When your logs say everything… and nothing.
Almost every developer has done it:
for (Order order : orders) {
log.info("Processing order {}", order.getId());
process(order);
}
It feels harmless when you have ten test orders on your laptop.
Push the same code to production - where there are two million orders an hour and suddenly:
Pods get evicted because log files fill the disk.
Your observability bill shoots past your coffee budget.
Real errors disappear under a waterfall of “Processing order…”.
This is what happens when we use logging as a substitute for design.
Logging isn’t the villain. Using it as duct-tape for deeper design problems is.
Below are four everyday logging mistakes (I’ve made every one of them), the pain they cause, and simple ways to turn the noise into real insight.
1. Hot-Loop Logging
for (User u : userList) {
log.debug("User found: {}", u.getEmail());
sendWelcomeMail(u);
}
Why it stings
CPU & I/O drain: Formatting strings and writing to disk thousands of times a second steals cycles from business logic.
Real-world fallout: One team I coached saw their Kubernetes node hit “DiskPressure” after 40 minutes of a bulk import - logs alone chewed 22 GB.
Debugging blindfold: When everything is logged, nothing stands out.
Fix in five minutes
int processed = 0;
long start = System.nanoTime();
for (User u : userList) {
sendWelcomeMail(u);
processed++;
}
log.info("Sent {} welcome mails in {} ms",
processed,
(System.nanoTime() - start)/1_000_000);
Log once, summarise, move on.
Need per-user data? Emit a metric (welcome_mail_total
) and graph it, no human wants to read 100 000 log lines about it.
2. Boolean-Flag Noise
log.debug("isActive=" + user.isActive());
Even when DEBUG is disabled, the JVM still builds that string. Repeat in a hot path and the garbage collector becomes your shadow.
Fix in five seconds
if (log.isDebugEnabled()) {
log.debug("isActive={}", user.isActive());
}
The guard stops needless work.
The
{}
placeholder defers formatting until the line is actually written.
3. Panic-Level Misuse
log.error("Invalid coupon code: {}", code);
A user typo is annoying, not an outage, yet it pages the on-call engineer at midnight.
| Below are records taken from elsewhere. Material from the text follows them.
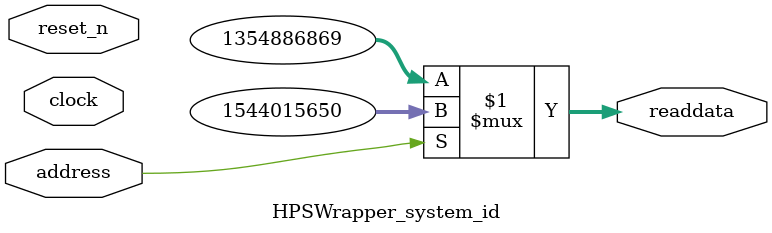
<source format=v>



// synthesis translate_off
`timescale 1ns / 1ps
// synthesis translate_on

// turn off superfluous verilog processor warnings 
// altera message_level Level1 
// altera message_off 10034 10035 10036 10037 10230 10240 10030 

module HPSWrapper_system_id (
               // inputs:
                address,
                clock,
                reset_n,

               // outputs:
                readdata
             )
;

  output  [ 31: 0] readdata;
  input            address;
  input            clock;
  input            reset_n;

  wire    [ 31: 0] readdata;
  //control_slave, which is an e_avalon_slave
  assign readdata = address ? 1544015650 : 1354886869;

endmodule



</source>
How to choose the right level
Route ERROR
to PagerDuty, send WARN
to a Slack channel, and let INFO
live quietly in your log store.
4. “Printf Metrics”
long t0 = System.nanoTime();
// DB query…
log.info("query_ms={}", (System.nanoTime() - t0) / 1_000_000);
You later write a regex in Grafana to graph the numbers. One day someone changes the log text, the regex breaks, and alerts go silent.
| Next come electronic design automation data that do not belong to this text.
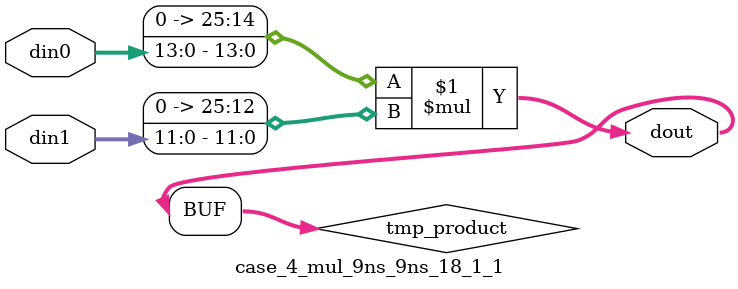
<source format=v>

`timescale 1 ns / 1 ps

 (* use_dsp = "no" *)  module case_4_mul_9ns_9ns_18_1_1(din0, din1, dout);
parameter ID = 1;
parameter NUM_STAGE = 0;
parameter din0_WIDTH = 14;
parameter din1_WIDTH = 12;
parameter dout_WIDTH = 26;

input [din0_WIDTH - 1 : 0] din0; 
input [din1_WIDTH - 1 : 0] din1; 
output [dout_WIDTH - 1 : 0] dout;

wire signed [dout_WIDTH - 1 : 0] tmp_product;
























assign tmp_product = $signed({1'b0, din0}) * $signed({1'b0, din1});











assign dout = tmp_product;





















endmodule

</source>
Better: emit a real metric
Timer queryTimer = Metrics.timer("db.query.duration");
long t0 = System.nanoTime();
runQuery(sql);
queryTimer.record(System.nanoTime() - t0, TimeUnit.NANOSECONDS);
Percentiles, alerts, and dashboards stay intact no matter how the log message evolves.
Logs tell stories; metrics track numbers; traces show relationships. Keep the channels separate.
Choosing Not to Log
A Simple Logging Playbook You Can Adopt Tomorrow
Write a one-page team policy
Levels, PII rules, retention. Consistency beats “whatever the last person did”.Set a daily log budget
Choose a number (e.g., “1 GB per service per day”) and alert when you get close.Add request IDs automatically
With SLF4J’s MDC or Log4j ThreadContext. One-click correlation beats grep.Batch or sample in bulk jobs
Log the first record, every thousandth, and the last. Or just the summary.Review the top 10 chatty log statements every sprint
Deleting dead noise is the fastest performance win you’ll ever get.
Logging is like salt in cooking: essential, but easy to overdo. Whenever you add a line, ask yourself:
Who will read this and why?
Is there a cheaper/faster way to get the same insight?
Could this message become dangerous at scale?
Answer those three and you’ll log just enough and probably sleep better on-call.